Ticketmaster and Live Nation Go The Way Of Brad & Jennifer, Whitney & Bobby, Reese & Ryan; High-Profile Divorce Rocks The Corporate Boat

Where exactly are our family values? In another blow to the American ethics system at the hands of high-profile celebrity couples, the country's most greedy ticket retailer, Ticketmaster, and its concert promoter beau, Live Nation, have halted negotiations, indicating a likely split come the end of the pair's contractual obligations in 2008. Per the Wall Street Journal, House of Blues venues and their parent company Live Nation accounted for nearly 20% of Ticketmaster's $1.1 billion generated last year. Ticketmaster, who's responsible for almost half of all ticket sales in North America, has sought to retain a level of autocratic control over sales, while Live Nation hopes to center more ticket-buying around their own website. Let's just call it irreconcilable differences.

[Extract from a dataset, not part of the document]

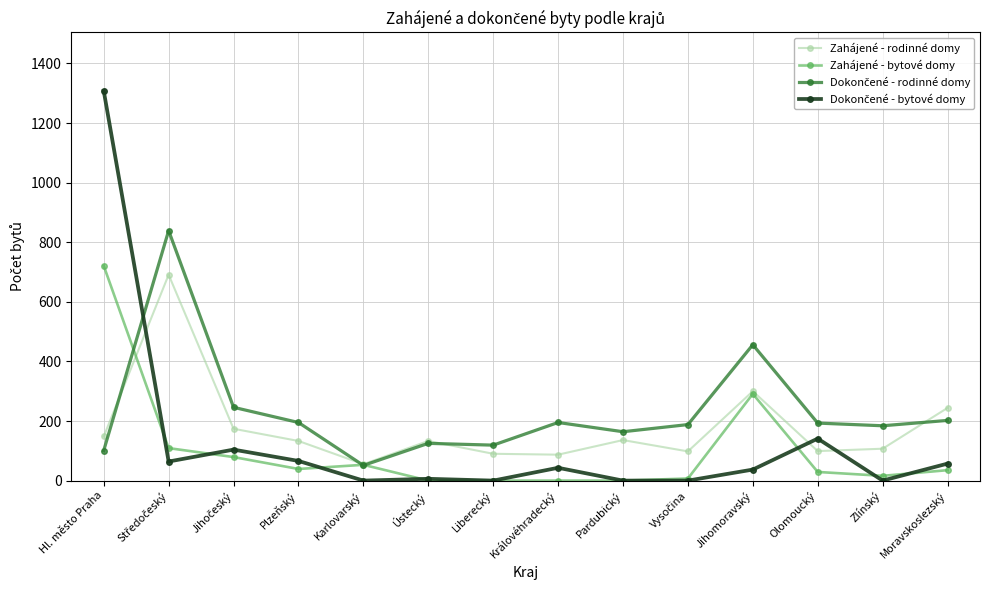

Where is the first local minimum for Zahájené - rodinné domy?

Karlovarský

Less of a couple than a money-grubbing corporate conglomerate, the pair have done their best to rid the concert-going public of any semblance of options, damning music fans from coast to coast and beyond to outlandish "service" charges and "processing" fees with few viable, or convenient, alternatives. Even TicketWeb, ostensibly a substitute, shares parent company IAC/InterActiveCorp with Ticketmaster. All this in the name of supporting "venues" that veer more toward tourist traps, the House Of Blues pairing stages with family dining and $15 hamburgers.

While the divorce is far from final (and what of the children!?), it has been reported that Live Nation Chief Bigwig Michael Rapino is considering his own ticketing venture as a way to pad profits, barring a reconciliation. So while the two industry behemoths jockey for position, I am reminded of the tagline for the fine feature film, 2004's Alien vs. Predator. "Whoever wins... we lose."